-- TASK DIRECTIONS --
Recast the records below as a two-column CSV with the headers record_text and answer, one row per record. Put each record's text and its answer in their own quoted field with line breaks replaced by spaces, and leave the pictures out.

[Camera pose estimation data]

• • • •

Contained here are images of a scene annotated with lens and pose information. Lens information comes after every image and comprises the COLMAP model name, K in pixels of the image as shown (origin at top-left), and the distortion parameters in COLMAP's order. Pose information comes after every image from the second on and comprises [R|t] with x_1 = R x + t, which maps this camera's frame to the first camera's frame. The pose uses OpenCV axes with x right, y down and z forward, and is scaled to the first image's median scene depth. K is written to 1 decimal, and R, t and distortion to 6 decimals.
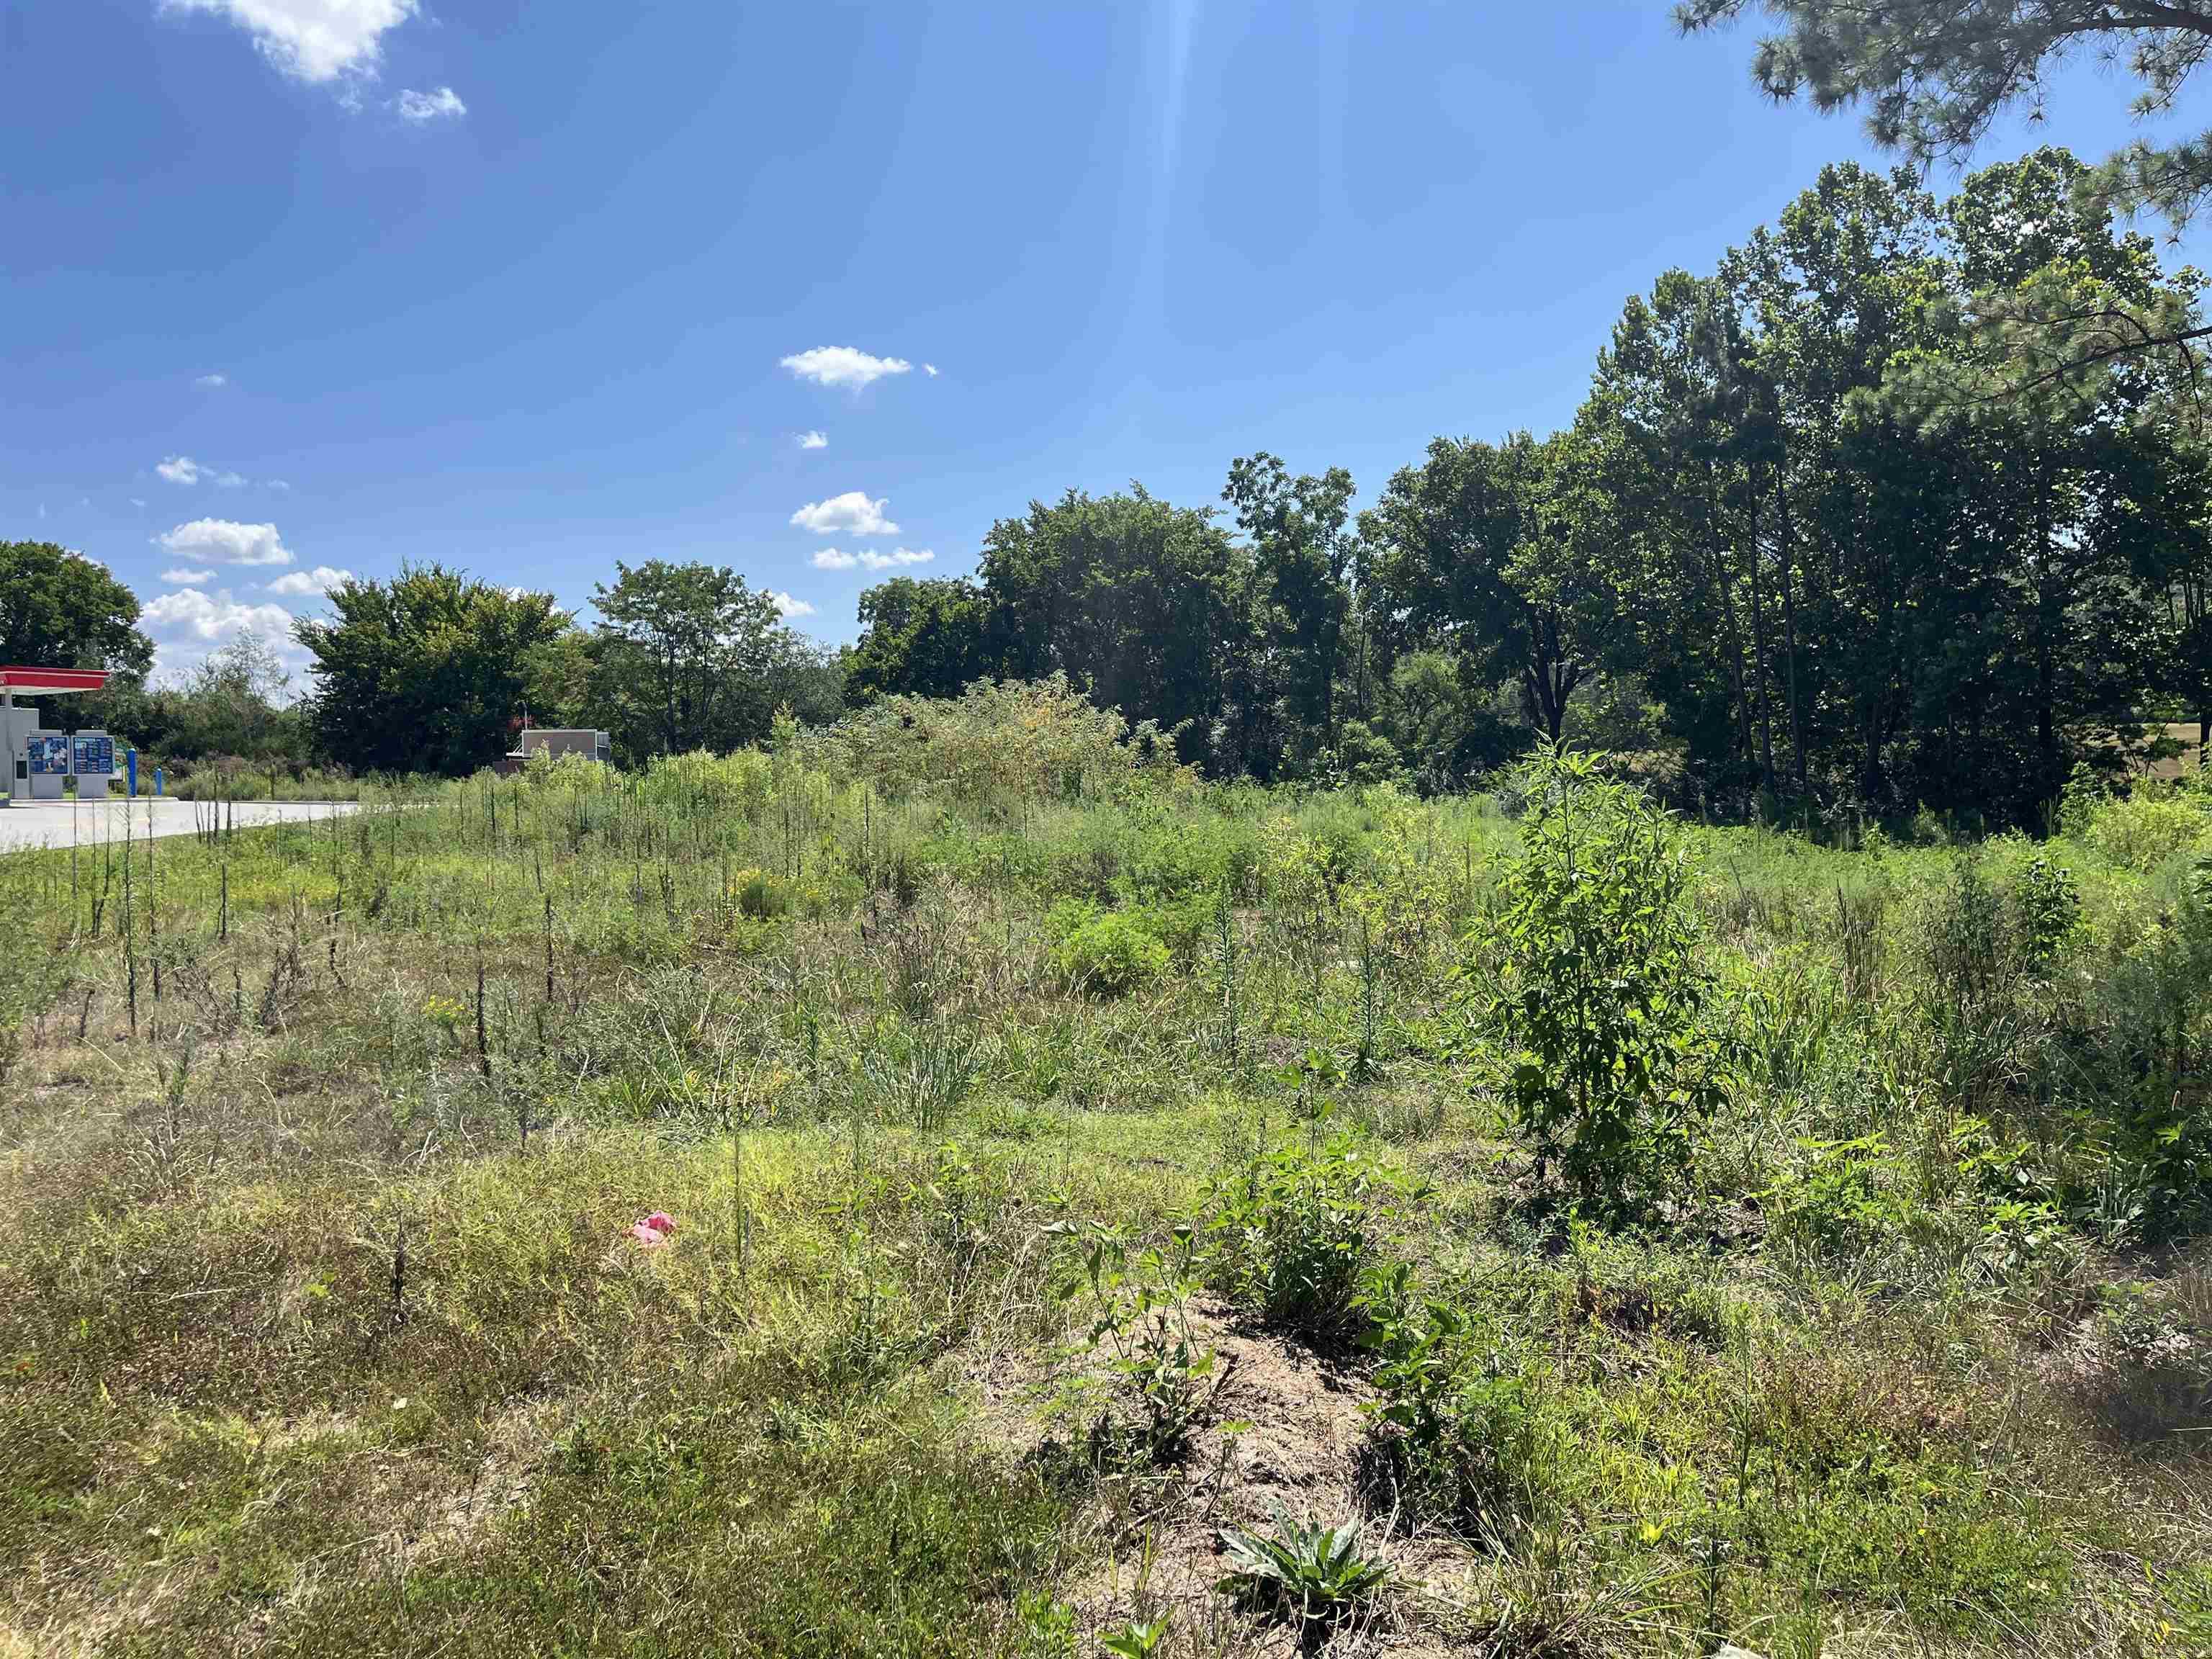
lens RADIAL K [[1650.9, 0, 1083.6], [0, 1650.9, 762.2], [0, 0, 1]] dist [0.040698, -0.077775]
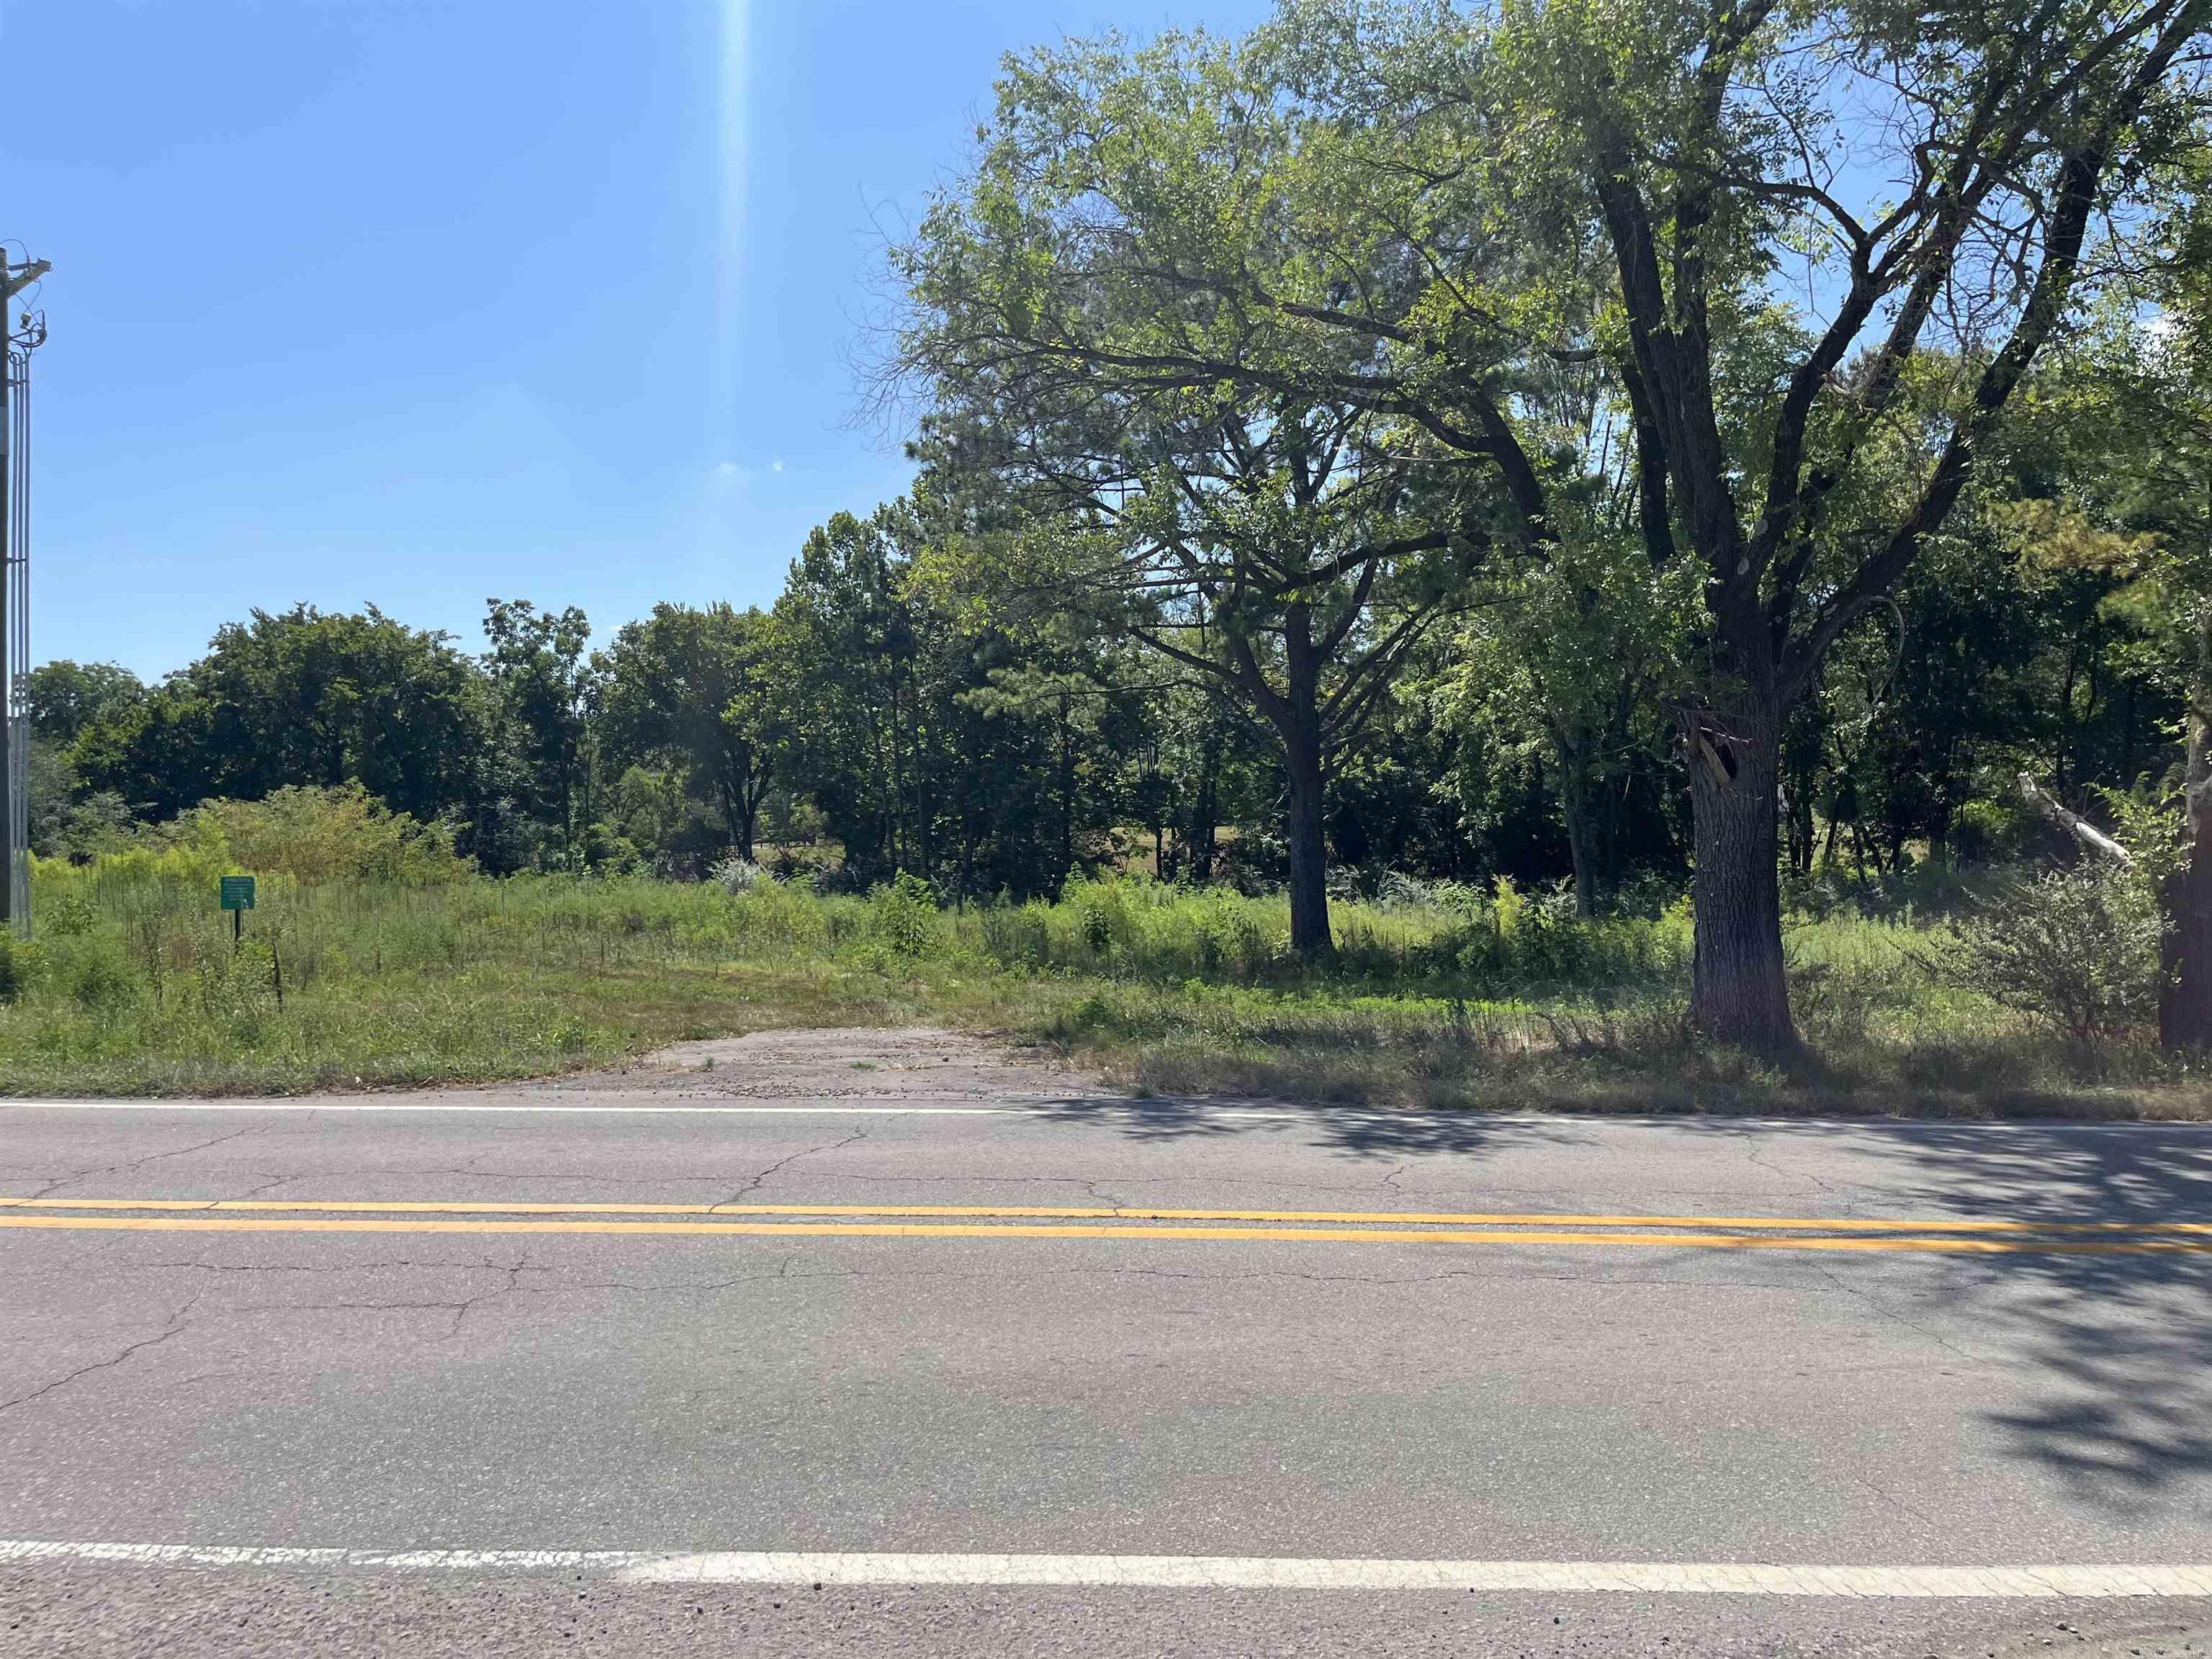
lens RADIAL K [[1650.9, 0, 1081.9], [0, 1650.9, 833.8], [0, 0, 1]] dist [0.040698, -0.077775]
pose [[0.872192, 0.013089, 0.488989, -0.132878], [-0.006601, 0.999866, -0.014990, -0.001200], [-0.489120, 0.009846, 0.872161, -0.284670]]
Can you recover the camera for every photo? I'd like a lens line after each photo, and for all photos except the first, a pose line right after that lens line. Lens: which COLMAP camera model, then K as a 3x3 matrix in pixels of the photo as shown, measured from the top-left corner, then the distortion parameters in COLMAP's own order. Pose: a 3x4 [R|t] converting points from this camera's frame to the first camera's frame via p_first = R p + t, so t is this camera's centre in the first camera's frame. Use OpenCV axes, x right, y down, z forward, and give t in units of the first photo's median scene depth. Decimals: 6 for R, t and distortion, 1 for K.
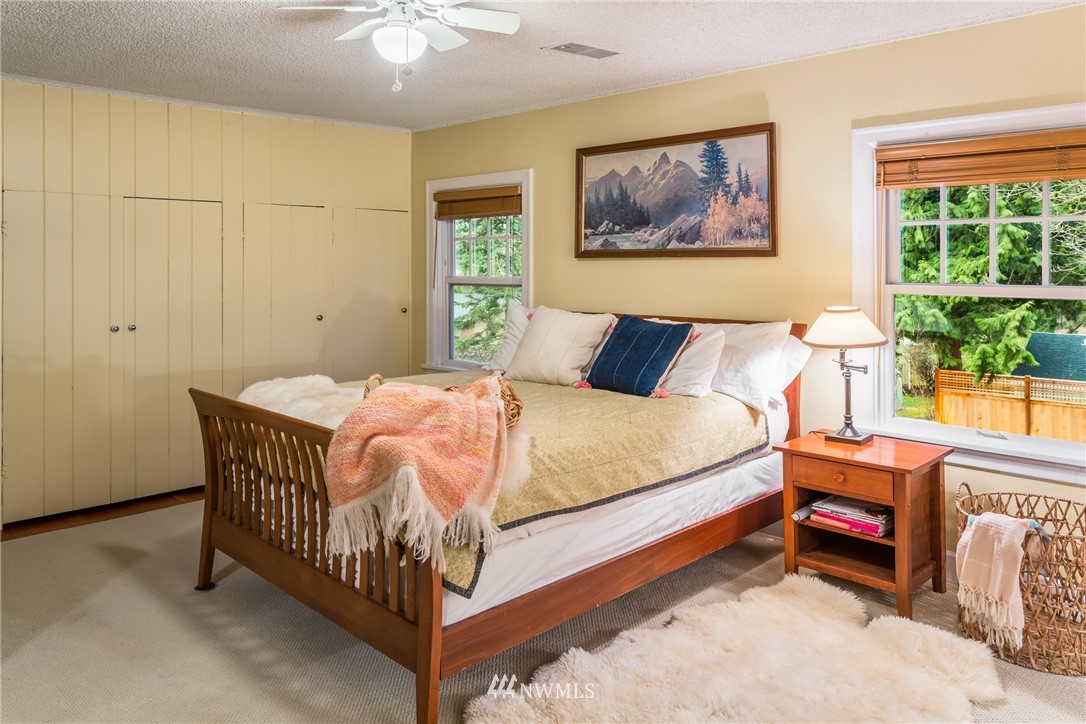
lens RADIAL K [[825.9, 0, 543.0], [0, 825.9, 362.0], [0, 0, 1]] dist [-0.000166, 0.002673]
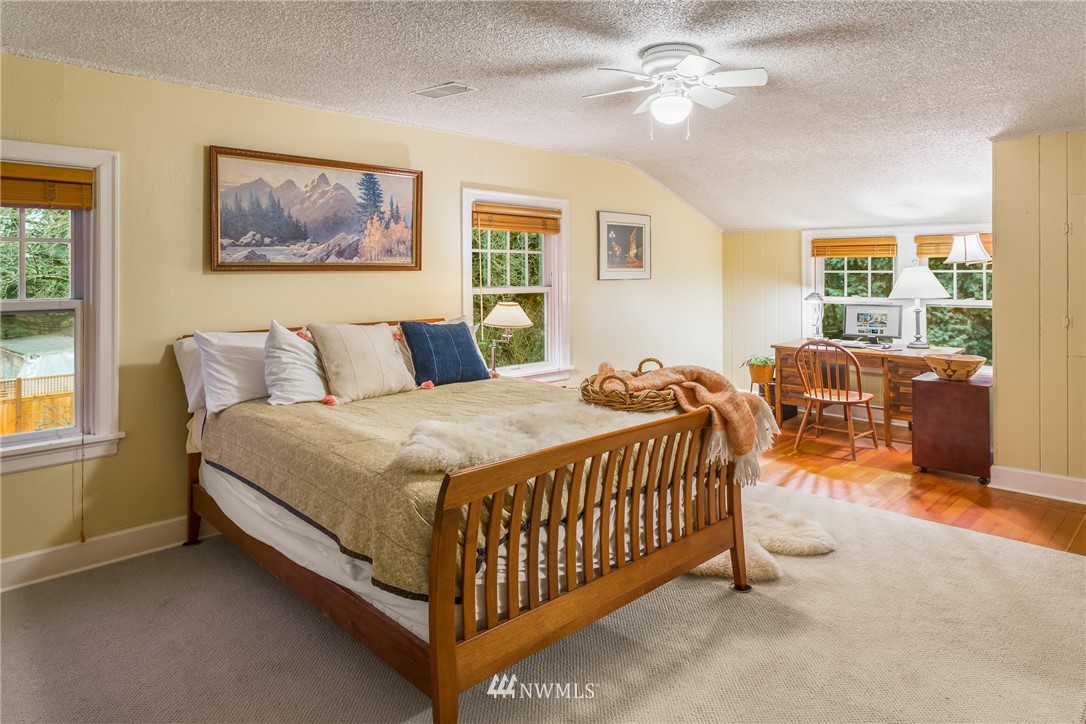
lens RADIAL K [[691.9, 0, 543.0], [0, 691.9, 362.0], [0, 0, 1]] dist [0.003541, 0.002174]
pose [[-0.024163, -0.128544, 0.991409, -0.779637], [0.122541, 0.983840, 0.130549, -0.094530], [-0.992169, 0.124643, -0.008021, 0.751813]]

• • • •

-- WRITTEN RESPONSE --
record_text,answer
"Contained here are images of a scene annotated with lens and pose information. Lens information comes after every image and comprises the COLMAP model name, K in pixels of the image as shown (origin at top-left), and the distortion parameters in COLMAP's order. Pose information comes after every image from the second on and comprises [R|t] with x_1 = R x + t, which maps this camera's frame to the first camera's frame. The pose uses OpenCV axes with x right, y down and z forward, and is scaled to the first image's median scene depth. K is written to 1 decimal, and R, t and distortion to 6 decimals.","lens RADIAL K [[1650.9, 0, 1083.6], [0, 1650.9, 762.2], [0, 0, 1]] dist [0.040698, -0.077775] lens RADIAL K [[1650.9, 0, 1081.9], [0, 1650.9, 833.8], [0, 0, 1]] dist [0.040698, -0.077775] pose [[0.872192, 0.013089, 0.488989, -0.132878], [-0.006601, 0.999866, -0.014990, -0.001200], [-0.489120, 0.009846, 0.872161, -0.284670]]"
"Can you recover the camera for every photo? I'd like a lens line after each photo, and for all photos except the first, a pose line right after that lens line. Lens: which COLMAP camera model, then K as a 3x3 matrix in pixels of the photo as shown, measured from the top-left corner, then the distortion parameters in COLMAP's own order. Pose: a 3x4 [R|t] converting points from this camera's frame to the first camera's frame via p_first = R p + t, so t is this camera's centre in the first camera's frame. Use OpenCV axes, x right, y down, z forward, and give t in units of the first photo's median scene depth. Decimals: 6 for R, t and distortion, 1 for K.","lens RADIAL K [[825.9, 0, 543.0], [0, 825.9, 362.0], [0, 0, 1]] dist [-0.000166, 0.002673] lens RADIAL K [[691.9, 0, 543.0], [0, 691.9, 362.0], [0, 0, 1]] dist [0.003541, 0.002174] pose [[-0.024163, -0.128544, 0.991409, -0.779637], [0.122541, 0.983840, 0.130549, -0.094530], [-0.992169, 0.124643, -0.008021, 0.751813]]"